● SELECTED TEXT
§ §

Gear That Isn’t a Nuisance // ADV Rider

However much I love the Reckless system, the tube-shaped pannier drybags are a struggle every time I’ve got to pack up camping gear. I have to compress and contort the sleeping bag into impossible shapes, stuff raingear around the tent so as not to waste space, and still battle the rolltops so it all closes properly. Now, it’s not the fault of the Reckless – it’s meant for minimalist packing and pure off-road adventures, and if I had camping gear that packed smaller, or just less stuff in general, this would be ideal. Alas, as it stands, I pine for the Backcountry.

Leatt 5.5 Enduro Pants

Several brands now offer modular gear aimed at ADV riders who mostly ride dirt; I would love to lay my paws on Mosko’s gear to test out their new stuff, and Klim’s Dakar series seem pretty solid, too. However, for the last few years, whenever there is a rally situation or simply a long stretch of off-road riding ahead, I stick with Leatt 5.5 Enduro. It’s a thing of beauty: knee-brace friendly while still wearable without the braces, super lightweight yet much more durable than pure MX/enduro pants, and featuring two glorious, spacious pockets at the front that can easily house a timecard, a phone, some cash, and an energy bar, leather insets at the knees for better grip – that’s it. It just works.

Gear That Isn’t a Nuisance // ADV Rider

Klim Artemis Jacket

For pure ADV riding – and speaking of women’s gear here – I haven’t worn anything better than the Artemis.  I mean, the old Altitude model was OK, but it had mediocre ventilation, little in terms of decent pockets, and a weird cut. The Artemis – for me – has got it all: great design, plenty of ventilation including chest vents, good-sized pockets than can host more than a lip balm and spare change, a longer back that keeps your behind warm and waterproof no matter the weather, solid protection and abrasion resistance – I’ve had some serious spills while wearing the jacket and waked away unscathed every time – and, the thing is extremely comfortable on and off the bike. Over the years, it had become a sort of an exoskeleton, and I never once had to worry about broken zippers, leaky GoreTex, or sleeves that don’t close properly at the wrist allowing cold air in.

§ §

● DATA SUPPLIED
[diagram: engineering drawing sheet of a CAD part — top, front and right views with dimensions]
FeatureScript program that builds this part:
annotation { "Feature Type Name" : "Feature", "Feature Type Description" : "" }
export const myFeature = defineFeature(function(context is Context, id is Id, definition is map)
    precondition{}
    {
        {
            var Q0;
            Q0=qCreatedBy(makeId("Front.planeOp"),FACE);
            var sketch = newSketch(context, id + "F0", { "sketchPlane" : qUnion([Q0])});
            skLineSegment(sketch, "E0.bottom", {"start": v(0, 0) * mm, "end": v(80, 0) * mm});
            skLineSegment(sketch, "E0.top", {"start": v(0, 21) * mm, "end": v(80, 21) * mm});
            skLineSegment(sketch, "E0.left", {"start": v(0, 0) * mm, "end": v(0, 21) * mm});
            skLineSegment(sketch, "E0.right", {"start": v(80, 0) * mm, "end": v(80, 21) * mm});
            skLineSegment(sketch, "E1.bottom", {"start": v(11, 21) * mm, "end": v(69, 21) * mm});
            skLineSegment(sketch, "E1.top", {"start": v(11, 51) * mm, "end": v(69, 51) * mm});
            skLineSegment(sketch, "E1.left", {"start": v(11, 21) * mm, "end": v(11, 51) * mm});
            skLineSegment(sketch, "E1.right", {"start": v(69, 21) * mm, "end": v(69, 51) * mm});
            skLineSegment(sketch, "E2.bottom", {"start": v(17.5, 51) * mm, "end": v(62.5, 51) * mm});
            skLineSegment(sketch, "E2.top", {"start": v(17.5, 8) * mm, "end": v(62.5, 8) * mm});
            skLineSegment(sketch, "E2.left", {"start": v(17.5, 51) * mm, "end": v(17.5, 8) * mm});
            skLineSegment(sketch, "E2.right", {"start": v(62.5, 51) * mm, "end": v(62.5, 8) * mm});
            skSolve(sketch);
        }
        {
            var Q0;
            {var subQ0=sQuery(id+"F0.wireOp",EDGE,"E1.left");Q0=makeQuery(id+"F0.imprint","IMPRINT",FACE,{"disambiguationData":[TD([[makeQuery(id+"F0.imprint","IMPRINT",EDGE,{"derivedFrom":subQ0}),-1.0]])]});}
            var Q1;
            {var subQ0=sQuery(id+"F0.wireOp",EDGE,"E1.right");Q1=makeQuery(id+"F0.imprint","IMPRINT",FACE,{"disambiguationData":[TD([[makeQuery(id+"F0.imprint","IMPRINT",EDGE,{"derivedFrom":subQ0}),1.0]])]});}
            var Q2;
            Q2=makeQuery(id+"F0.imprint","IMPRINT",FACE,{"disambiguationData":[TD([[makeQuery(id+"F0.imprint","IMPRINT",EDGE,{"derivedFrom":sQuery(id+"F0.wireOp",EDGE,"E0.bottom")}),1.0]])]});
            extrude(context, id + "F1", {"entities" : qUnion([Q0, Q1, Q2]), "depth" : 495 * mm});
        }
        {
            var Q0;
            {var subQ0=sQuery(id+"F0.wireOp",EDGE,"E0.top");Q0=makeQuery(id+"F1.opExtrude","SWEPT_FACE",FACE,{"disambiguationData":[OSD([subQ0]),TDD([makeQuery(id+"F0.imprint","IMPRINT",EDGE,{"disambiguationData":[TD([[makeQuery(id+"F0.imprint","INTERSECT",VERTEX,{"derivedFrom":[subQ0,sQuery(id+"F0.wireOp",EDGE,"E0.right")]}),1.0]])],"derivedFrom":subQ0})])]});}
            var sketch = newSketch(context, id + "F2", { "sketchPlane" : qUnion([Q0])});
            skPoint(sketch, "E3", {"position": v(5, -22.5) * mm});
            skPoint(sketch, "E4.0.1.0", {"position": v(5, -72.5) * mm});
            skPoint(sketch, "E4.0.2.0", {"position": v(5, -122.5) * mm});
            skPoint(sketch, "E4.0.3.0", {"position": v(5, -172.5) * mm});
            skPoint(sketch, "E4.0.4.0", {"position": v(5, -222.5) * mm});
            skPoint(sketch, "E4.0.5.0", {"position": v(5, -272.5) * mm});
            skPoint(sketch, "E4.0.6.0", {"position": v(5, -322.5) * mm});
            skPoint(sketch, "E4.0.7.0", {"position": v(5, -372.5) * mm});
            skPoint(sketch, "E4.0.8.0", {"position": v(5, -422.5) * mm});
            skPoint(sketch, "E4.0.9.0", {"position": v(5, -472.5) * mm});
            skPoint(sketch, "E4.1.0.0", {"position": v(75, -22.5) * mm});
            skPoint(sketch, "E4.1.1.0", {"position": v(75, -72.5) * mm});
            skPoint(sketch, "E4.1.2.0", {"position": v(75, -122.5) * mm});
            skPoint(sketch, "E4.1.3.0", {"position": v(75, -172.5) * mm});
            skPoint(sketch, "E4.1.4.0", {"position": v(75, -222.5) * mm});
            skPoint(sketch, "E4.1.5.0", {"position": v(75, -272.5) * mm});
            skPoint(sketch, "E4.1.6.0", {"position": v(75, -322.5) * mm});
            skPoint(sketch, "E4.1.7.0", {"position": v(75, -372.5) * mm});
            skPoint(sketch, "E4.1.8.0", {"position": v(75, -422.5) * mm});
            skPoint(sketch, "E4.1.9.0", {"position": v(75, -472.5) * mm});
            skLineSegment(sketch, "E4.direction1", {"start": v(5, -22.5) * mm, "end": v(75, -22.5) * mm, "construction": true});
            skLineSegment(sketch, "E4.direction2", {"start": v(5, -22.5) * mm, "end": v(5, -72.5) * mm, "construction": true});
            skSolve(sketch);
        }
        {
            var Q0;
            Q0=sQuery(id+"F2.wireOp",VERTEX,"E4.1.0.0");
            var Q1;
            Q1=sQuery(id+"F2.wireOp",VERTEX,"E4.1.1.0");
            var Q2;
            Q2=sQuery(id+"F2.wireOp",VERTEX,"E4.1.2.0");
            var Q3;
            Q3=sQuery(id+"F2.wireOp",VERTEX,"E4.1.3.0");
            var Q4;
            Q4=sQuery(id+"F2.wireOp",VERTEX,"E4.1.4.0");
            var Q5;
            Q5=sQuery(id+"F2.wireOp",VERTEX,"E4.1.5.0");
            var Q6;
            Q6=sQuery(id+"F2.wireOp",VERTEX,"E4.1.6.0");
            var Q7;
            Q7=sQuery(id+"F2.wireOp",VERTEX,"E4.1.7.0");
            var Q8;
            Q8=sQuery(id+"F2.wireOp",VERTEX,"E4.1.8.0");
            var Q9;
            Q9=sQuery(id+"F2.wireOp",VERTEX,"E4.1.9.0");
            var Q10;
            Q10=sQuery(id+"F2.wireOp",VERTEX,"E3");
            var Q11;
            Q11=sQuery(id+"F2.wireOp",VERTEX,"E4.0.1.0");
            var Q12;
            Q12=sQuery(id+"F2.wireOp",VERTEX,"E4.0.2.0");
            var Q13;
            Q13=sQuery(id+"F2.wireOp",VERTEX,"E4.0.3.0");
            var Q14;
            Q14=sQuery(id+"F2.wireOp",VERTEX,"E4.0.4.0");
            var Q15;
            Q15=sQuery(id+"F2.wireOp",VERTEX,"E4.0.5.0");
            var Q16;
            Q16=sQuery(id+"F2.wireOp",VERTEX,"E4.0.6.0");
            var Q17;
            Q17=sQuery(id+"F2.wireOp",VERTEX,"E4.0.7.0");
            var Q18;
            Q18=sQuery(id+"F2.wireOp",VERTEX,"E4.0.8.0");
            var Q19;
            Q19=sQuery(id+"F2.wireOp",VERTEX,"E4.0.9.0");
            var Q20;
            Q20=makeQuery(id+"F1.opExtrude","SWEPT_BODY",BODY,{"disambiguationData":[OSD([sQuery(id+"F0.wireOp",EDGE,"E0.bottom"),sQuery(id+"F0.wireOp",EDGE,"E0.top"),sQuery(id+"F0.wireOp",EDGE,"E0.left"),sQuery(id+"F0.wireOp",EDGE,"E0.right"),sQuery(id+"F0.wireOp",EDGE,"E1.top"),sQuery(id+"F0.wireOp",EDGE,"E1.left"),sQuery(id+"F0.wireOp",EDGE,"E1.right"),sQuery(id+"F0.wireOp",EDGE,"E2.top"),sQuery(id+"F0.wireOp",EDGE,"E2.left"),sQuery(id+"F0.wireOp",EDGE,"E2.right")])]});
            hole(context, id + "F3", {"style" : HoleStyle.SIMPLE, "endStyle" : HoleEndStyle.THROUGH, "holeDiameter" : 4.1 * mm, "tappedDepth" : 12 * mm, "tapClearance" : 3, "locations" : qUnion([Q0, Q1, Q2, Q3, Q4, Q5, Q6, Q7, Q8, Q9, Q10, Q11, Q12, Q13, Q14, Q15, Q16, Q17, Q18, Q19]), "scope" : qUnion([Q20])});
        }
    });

§ §

● STUDY QUESTIONS
1. From the gear text, reproduce the part that opens with the words containing "For pure ADV" and closes with "cold air in.".
2. In the gear text, what do the Leatt 5.5 Enduro pants have at the knees?

● EXERCISE ANSWERS
1.
For pure ADV riding – and speaking of women’s gear here – I haven’t worn anything better than the Artemis.  I mean, the old Altitude model was OK, but it had mediocre ventilation, little in terms of decent pockets, and a weird cut. The Artemis – for me – has got it all: great design, plenty of ventilation including chest vents, good-sized pockets than can host more than a lip balm and spare change, a longer back that keeps your behind warm and waterproof no matter the weather, solid protection and abrasion resistance – I’ve had some serious spills while wearing the jacket and waked away unscathed every time – and, the thing is extremely comfortable on and off the bike. Over the years, it had become a sort of an exoskeleton, and I never once had to worry about broken zippers, leaky GoreTex, or sleeves that don’t close properly at the wrist allowing cold air in.

2. Leather insets for better grip.